- Taveta Location of Taveta
- Coordinates: 03°23′44″S 37°40′34″E﻿ / ﻿3.39556°S 37.67611°E
- Country: Kenya
- County: Taita-Taveta County
- Elevation: 1,000 m (3,300 ft)

Population (2019)
- • Total: 22,018
- Time zone: UTC+3 (EAT)

= Taveta, Kenya =

Taveta is a town in the Taita-Taveta County, Kenya.

==Location==
Taveta town is wedged into a projection of Kenyan territory bordered on the north and west by Tanzania.

The town lies on the border with Tanzania, directly across from the town of Holili. Approximately 111 km, by road, west of Voi, the nearest large town, on the Arusha–Holili–Taveta–Voi Road. Taveta is approximately 305 km, by road southeast of Nairobi. The coordinates of the town are:3°23'44.0"S, 37°40'34.0"E (Latitude:-3.395565; Longitude:37.676113). In addition to Mount Kilimanjaro, Taveta also enjoys proximity to Lake Chala, a volcanic freshwater lake of extraordinary depth.

==Etymology==
According to Claud Hollis (1901), the name "Taveta" originates from the local people known as the Watuweta or Watubheta, who have lived in the area since the 16th century. Taveta, historically,was divided into two,Malaboru(upper Taveta) and Malakaolu (Lower Taveta).These communities primarily settled along the banks of the River Lumi and in the Taveta Forest, which once extended across regions such as Mboghoni, Seriangabo (Kititoni), Msengoni, Njoro, Msheghesheni, Mkuyuni, and Miereni. The forest reached the swamps near Lake Jipe and the area surrounding Kitobo Forest.

Hollis writes that the natives pronounced the name as "Tuweta", which in the local dialect means "passing in the plain". This reflects the geographical nature of Taveta, which lies in a flat plain at the foot of Mount Kilimanjaro. In the Kitubheta dialect, "passing by" is said as "Kubhetia", from which the words "Tubheta" or "Tuweta" derive.
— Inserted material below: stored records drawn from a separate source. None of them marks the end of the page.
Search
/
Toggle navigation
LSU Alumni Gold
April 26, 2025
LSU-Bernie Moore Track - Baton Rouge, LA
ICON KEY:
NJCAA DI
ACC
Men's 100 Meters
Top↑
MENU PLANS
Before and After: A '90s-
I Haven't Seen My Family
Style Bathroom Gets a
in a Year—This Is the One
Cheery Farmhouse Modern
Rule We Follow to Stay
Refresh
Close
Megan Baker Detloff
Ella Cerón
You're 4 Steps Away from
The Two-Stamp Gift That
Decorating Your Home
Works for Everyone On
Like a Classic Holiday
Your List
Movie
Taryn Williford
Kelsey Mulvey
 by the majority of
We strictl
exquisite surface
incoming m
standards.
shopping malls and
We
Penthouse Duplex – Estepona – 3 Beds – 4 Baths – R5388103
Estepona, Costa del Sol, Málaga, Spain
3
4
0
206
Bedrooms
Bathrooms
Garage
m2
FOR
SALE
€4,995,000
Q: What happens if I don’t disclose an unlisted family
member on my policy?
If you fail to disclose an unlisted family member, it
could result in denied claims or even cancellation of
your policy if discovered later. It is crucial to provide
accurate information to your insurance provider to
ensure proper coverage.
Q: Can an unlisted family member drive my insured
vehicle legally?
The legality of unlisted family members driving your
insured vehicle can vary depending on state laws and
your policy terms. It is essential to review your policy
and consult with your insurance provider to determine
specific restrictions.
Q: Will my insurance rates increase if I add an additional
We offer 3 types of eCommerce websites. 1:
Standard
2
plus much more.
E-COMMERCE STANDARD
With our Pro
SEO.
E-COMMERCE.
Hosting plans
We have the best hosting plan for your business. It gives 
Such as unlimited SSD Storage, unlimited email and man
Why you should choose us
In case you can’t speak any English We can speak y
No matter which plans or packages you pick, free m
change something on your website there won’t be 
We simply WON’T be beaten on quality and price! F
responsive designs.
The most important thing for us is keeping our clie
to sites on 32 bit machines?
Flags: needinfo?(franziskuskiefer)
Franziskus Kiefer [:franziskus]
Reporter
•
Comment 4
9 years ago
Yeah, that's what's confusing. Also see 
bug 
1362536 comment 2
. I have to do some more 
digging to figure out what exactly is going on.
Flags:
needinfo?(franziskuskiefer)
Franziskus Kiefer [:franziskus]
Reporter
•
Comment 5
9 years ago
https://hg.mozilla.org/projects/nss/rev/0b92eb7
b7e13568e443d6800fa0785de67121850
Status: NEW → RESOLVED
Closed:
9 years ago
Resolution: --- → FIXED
The British, unable to pronounce the local term correctly, recorded the name as "Taveta".

==First World War==
In 1914, Taveta was the scene of the first military action in East Africa between forces of the British and German empires. On 15 August, a German force of about 300 soldiers, led by Captain Tom von Prince, advanced across the border and seized the town of Taveta. The objective was both to strengthen the defence of German East Africa and to provide a base for attacks into British territory, especially on the Uganda Railway.

Corporal Murimu Mwiti, leading the small group of police that were defending Taveta, stood his ground and was killed by the advancing German forces. A German officer, Friedrich Broeker, was also shot before the British force retreated. Taveta remained in German hands until it was recaptured by the British in March 1916.

==Overview==
Taveta thrives as a point of commerce between Kenya and Tanzania, with a twice-weekly open-air market especially large for a town of its size. The market is fueled in part by Taveta's rail connection through Voi with the Mombasa-Nairobi-Kampala line, built during the era of British Kenya. Large numbers of people walk across the border from Tanzania to buy and sell wares in Taveta; smuggled goods such as Tanzanian rubies and coffee are occasionally available there.

Taveta Town is a fast-growing town. The Town Council of Taveta has acquired a 20 km2 former sisal plantation for town expansion. All government border offices are located some 5 km west of the central business district of the town, towards the border with Tanzania. The Holili/Taveta customs and immigration post is a One Stop Border Post.

The current (2024) Member of Parliament for Taveta Constituency, which is largely the district and by extension the town, is Hon. John Okano Bwire. She is a third term Member of Parliament.

At one time, Taveta has had several Members of Parliament from different tribes, namely Mwacharo Kubo (Taita), Norman Lukindo (Kamba), Jackson Mwalulu (Kamba), Alex Dingiria, Othinel Mnene, Naomi Shaaban (all Taveta), and Basil Criticos, a Kenyan of Greek origin.

==Population==
As of 2019, the urban center had a population of 22,018. The main ethnicities in Taveta are the Taveta and Kamba tribes.